━━━ SOURCE DATA ━━━

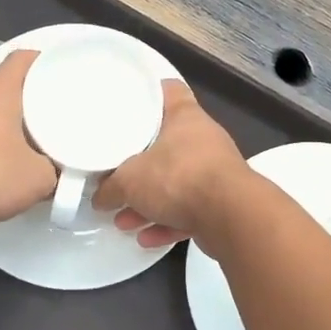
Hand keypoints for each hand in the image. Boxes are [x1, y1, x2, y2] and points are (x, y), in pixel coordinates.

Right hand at [95, 81, 251, 247]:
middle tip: (117, 173)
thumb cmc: (178, 178)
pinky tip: (145, 238)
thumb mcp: (129, 180)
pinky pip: (189, 211)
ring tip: (122, 220)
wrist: (231, 217)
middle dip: (140, 163)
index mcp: (185, 118)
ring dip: (151, 202)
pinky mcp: (222, 204)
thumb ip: (110, 187)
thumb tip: (99, 197)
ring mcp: (216, 172)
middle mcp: (203, 140)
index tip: (129, 103)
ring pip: (176, 183)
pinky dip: (168, 223)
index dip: (149, 93)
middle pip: (167, 143)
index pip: (168, 90)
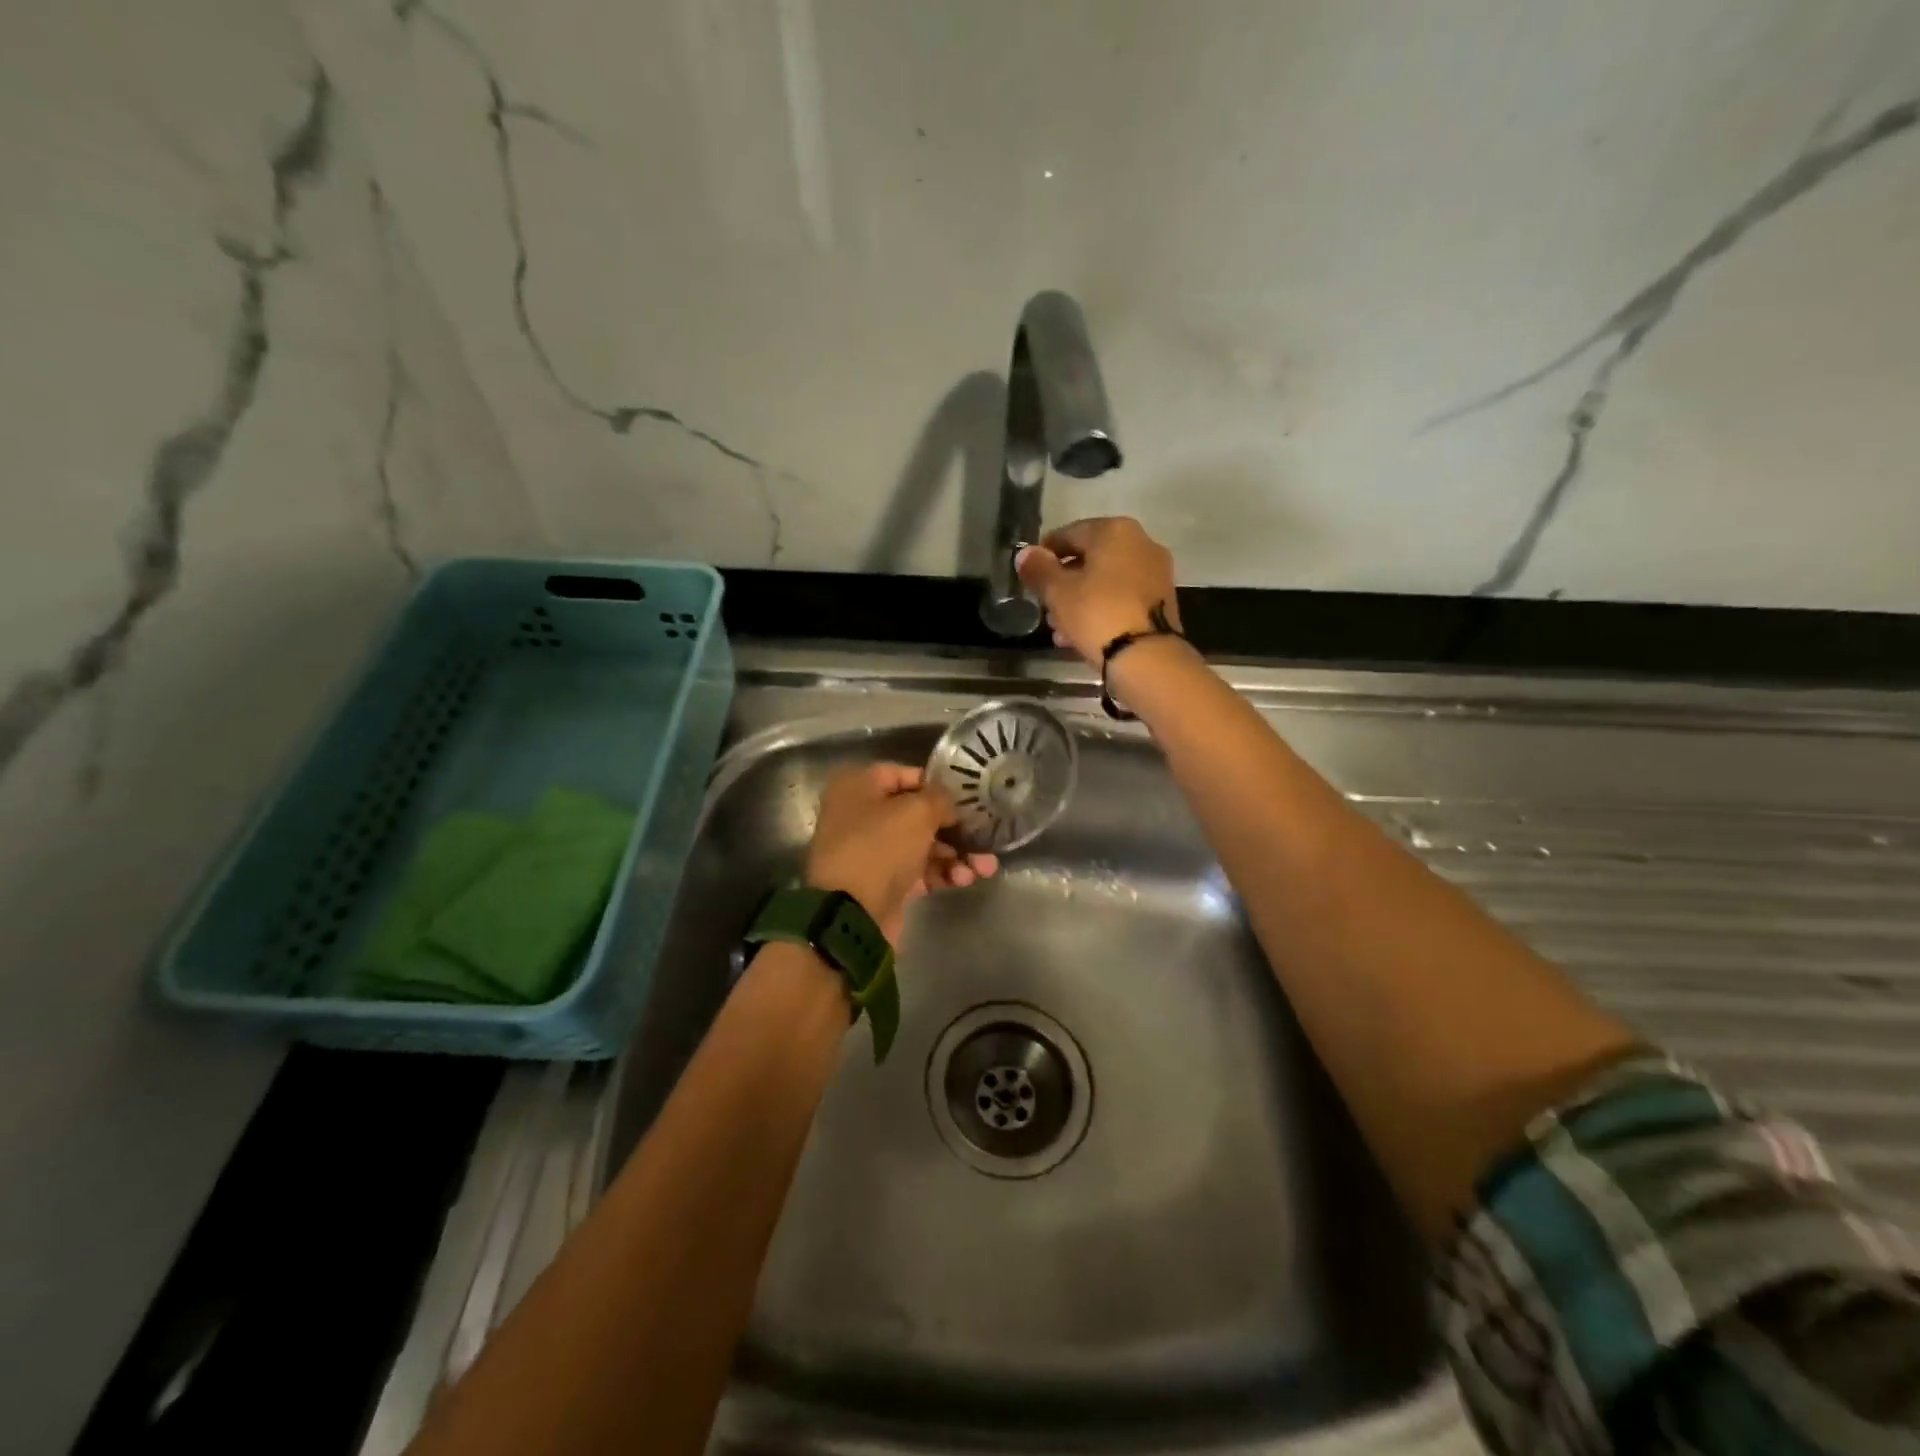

━━━

PROBLEM
In the material, count each line that holds the string "middle", and report only how many there are.

TASK OUTPUT
4